Stanton's -2.3 clutch wins implies that his total WPA was about 2.3 wins better than his performance without leverage included. Since WPA is all about context, taking context into account made Stanton look like a worse hitter, thus the negative clutch score in the last three-plus seasons.

You will also note that almost every player on this list has a worse performance in "clutch" situations than in normal states. In other words, most of these great players performed worse overall in clutch situations than they normally do. Only a few did better. Does that make them bad players? If you have the confidence to tell me that Mike Trout is bad because of this three-year sample of data, you are really asking for it.

But maybe you take issue with the fact that Stanton's performance at the plate was so much worse in the clutch. After all, that difference in the first table is a nearly 20-point drop in performance from one type of state to another. But remember that this difference is being taken from a comparison to the same player. Stanton owns a three-year batting line in clutch situations of .248/.379.485. No Marlins player has had a better overall batting line in that same time period. Even if you thought Stanton's true skill level was at his clutch performance, that would still be better than any Marlins hitter on hand, as well as almost one-fifth of all of baseball with at least 200 high leverage plate appearances. The point here is that, when compared to himself, Stanton has done poorly, but when compared to the world, Stanton is still well above average. That batting line is nothing to scoff at.

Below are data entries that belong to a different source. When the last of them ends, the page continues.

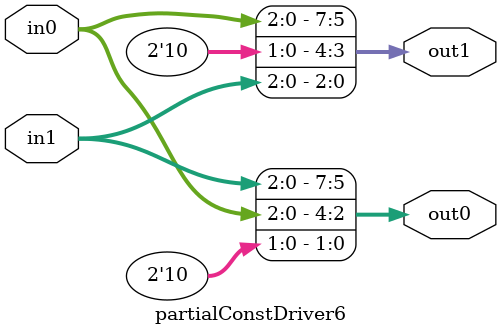
<source format=v>
module partialConstDriver6(input [3-1:0] in0, input [3-1:0] in1, output [8-1:0] out0, output [8-1:0] out1);
  assign out0 = {in1, in0, 2'B 10};
  assign out1 = {in0, 2'B 10, in1};
endmodule

</source>
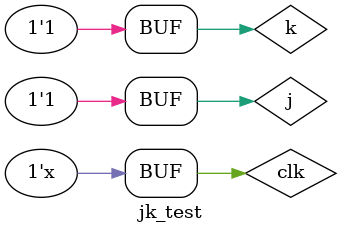
<source format=v>
`timescale 1ns / 1ps


module jk_test;

	// Inputs
	reg j;
	reg k;
	reg clk;

	// Outputs
	wire q;
	wire qb;

	// Instantiate the Unit Under Test (UUT)
	jk uut (
		.j(j), 
		.k(k), 
		.q(q), 
		.qb(qb), 
		.clk(clk)
	);
initial clk=0;
always #30 clk=~clk;
	initial begin
		// Initialize Inputs
		
        
      // Initialize Inputs
		j = 1;
		k = 0;

		// Wait 100 ns for global reset to finish
		#100;
     
        
      // Initialize Inputs
		j = 0;
		k = 1;

		// Wait 100 ns for global reset to finish
		#100;
     
        
      // Initialize Inputs
		j = 0;
		k = 0;

		// Wait 100 ns for global reset to finish
		#100;
     
        
      // Initialize Inputs
		j = 1;
		k = 1;

		// Wait 100 ns for global reset to finish
		#100;
      
	end
      
endmodule


</source>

Also, you will note that Stanton's WPA is still pretty comparable to these greats. Stanton owns the 10th-highest WPA in all of baseball. If WPA, a stat that is entirely context-dependent and rewards you for better play in crucial situations, points to Stanton being a top performer, should his clutch performance even factor in?

And this does not even get to the crux of the matter: clutch skill is nearly impossible to discern in a player. From FanGraphs:

Clutch does a good job of describing the past, but it does very little towards predicting the future. Simply because one player was clutch at one point does not mean they will continue to perform well in high-leverage situations (and vice versa). Very few players have the ability to be consistently clutch over the course of their careers, and choking in one season does not beget the same in the future.

This does not mean that clutch skill does not exist. Research done by the authors of The Book: Playing the Percentages in Baseball noted that there was a slight on-base skill increase.

Anyway, as for actually finding a clutch skill, Andy did in fact find it, and the results are published in The Book.  On p.103:

Batters perform slightly differently when under pressure. About one in six players increases his inherent "OBP skill" by eight points or more in high-pressure situations; a comparable number of players decreases it by eight points or more.

But as Andy concludes later on p.108:

For all practical purposes, a player can be expected to hit equally well in the clutch as he would be expected to do in an ordinary situation.

The problem is that it takes a lot of plate appearances to find statistically significant differences, a lot more than things like platoon advantage. Thus, it is hard to discern whether any individual player has a real skill in it or not, even if we know it exists.

The Stanton clutch question is not really much of a question at all. He plays extremely well, he has played less well in clutch situations in the past, and we have no idea whether or not any of that is real or simply a blip in the data. Without true knowledge of the workings of a player, something that is more garnered by scouts watching field-level on a daily basis or having advanced biometric data on hand, we really cannot discern what any of these numbers mean, if anything at all.